Es hat lange gedauert. Doch nun konnte der Vertrag zu Arbeit und Leben DGB/ VHS aktualisiert und erweitert werden.
Die Gründung von Arbeit und Leben (DGB/VHS) Oberhausen erfolgte 1972. Der dort geschlossene Vertrag, wurde nach Aktualisierungen am 29.10.1981 und 10.04.1990 jetzt neu geschlossen. Die letzte Aktualisierung und eine neue Geschäftsordnung konnte in der Ratssitzung am 22.6.2020 beschlossen und im Oktober 2020 seitens des DGB MEO, Dieter Hillebrand, Regionsgeschäftsführer und der Stadt Oberhausen, Daniel Schranz, Oberbürgermeister, unterschrieben werden.
Politisch begleitet wird die Arbeit von einem Beirat mit jeweils vier Vertretern der Stadt Oberhausen (Kulturdezernat, VHS-Leitung, zwei Vertreter pol. Parteien Rat Oberhausen) und vier Vertretern der Gewerkschaften in Oberhausen (z. Zt. IG Metall, IGBCE, Ver.di und IG BAU bzw. DGB vor Ort). Der Vorsitz wird jährlich abwechselnd durch einen Vertreter des DGB (zur Zeit Jörg Schlüter) und einen städtischen Vertreter (zur Zeit Manfred Flore) wahrgenommen.

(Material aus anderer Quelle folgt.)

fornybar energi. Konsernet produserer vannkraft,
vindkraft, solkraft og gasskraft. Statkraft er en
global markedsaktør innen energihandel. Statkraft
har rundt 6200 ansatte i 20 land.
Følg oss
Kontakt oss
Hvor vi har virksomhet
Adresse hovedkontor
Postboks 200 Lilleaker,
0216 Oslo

Haupt- und Dienstsitz von Arbeit und Leben DGB/VHS Regionalbüro Oberhausen ist und bleibt die Stadt Oberhausen. Die Erweiterung erfolgte aufgrund der Anfrage Arbeit und Leben Mülheim mit zu betreuen und für die Stadt Duisburg Dienstleistungen zu übernehmen.
Eine neue Geschäftsordnung regelt die Aufgaben und finanztechnischen Geschäftsabläufe für Arbeit und Leben DGB/VHS Oberhausen. Sie wurde vom zuständigen Kulturdezernenten, Apostolos Tsalastras und den Beiratsvorsitzenden Manfred Flore und Jörg Schlüter unterzeichnet.